◆ About this exercise
Show each line below that contains the word "Stillgruppen", copying it in full.

Dataset entries:
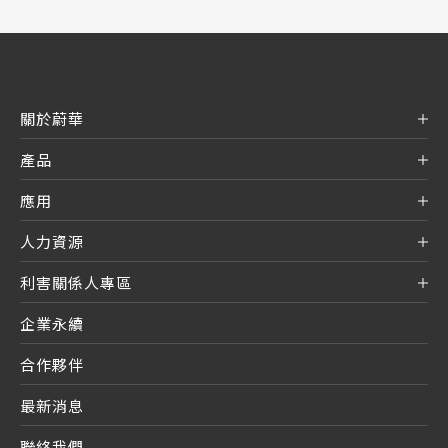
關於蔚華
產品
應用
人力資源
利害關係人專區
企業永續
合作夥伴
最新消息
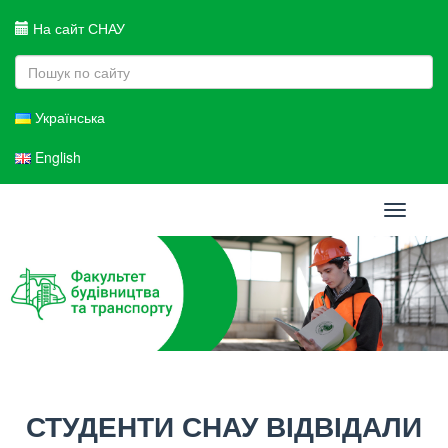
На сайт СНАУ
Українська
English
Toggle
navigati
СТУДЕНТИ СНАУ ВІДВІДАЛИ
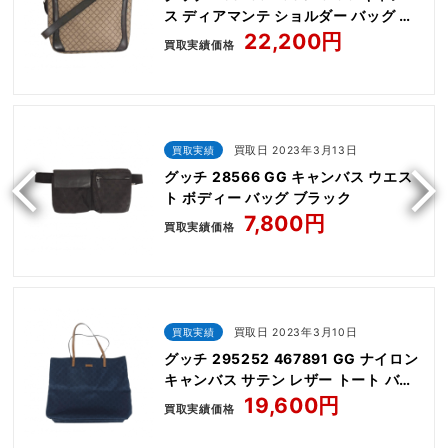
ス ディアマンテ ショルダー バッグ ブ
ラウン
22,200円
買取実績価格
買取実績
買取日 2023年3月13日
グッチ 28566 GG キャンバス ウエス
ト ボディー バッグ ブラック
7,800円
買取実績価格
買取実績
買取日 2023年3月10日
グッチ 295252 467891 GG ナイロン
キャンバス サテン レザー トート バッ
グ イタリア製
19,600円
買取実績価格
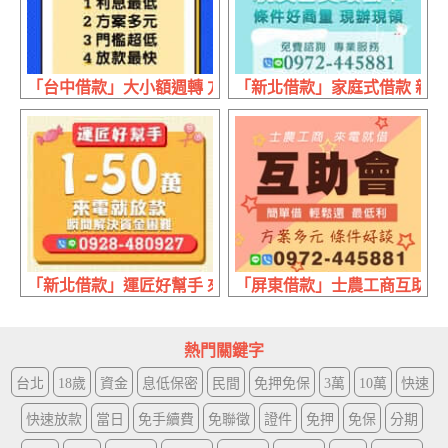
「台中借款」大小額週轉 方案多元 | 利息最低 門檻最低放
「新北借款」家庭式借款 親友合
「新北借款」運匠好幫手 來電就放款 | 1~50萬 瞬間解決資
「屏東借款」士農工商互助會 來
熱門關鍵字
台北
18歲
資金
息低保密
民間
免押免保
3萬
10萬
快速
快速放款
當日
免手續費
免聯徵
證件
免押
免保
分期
--
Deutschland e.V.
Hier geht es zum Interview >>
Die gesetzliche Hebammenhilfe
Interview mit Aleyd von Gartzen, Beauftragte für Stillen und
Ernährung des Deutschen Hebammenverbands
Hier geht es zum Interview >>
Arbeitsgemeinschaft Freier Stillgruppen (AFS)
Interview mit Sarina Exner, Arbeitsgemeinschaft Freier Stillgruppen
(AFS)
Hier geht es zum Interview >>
--
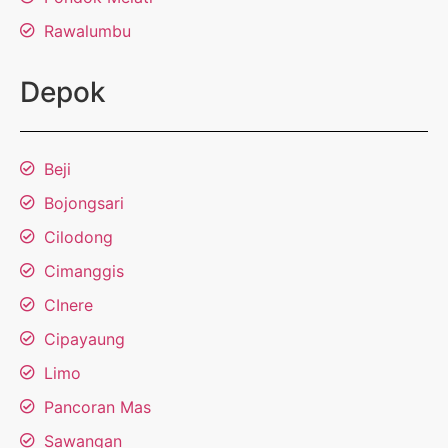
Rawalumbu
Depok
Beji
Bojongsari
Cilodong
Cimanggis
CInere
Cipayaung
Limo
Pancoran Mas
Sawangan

◆ Solution
Arbeitsgemeinschaft Freier Stillgruppen (AFS)
Interview mit Sarina Exner, Arbeitsgemeinschaft Freier Stillgruppen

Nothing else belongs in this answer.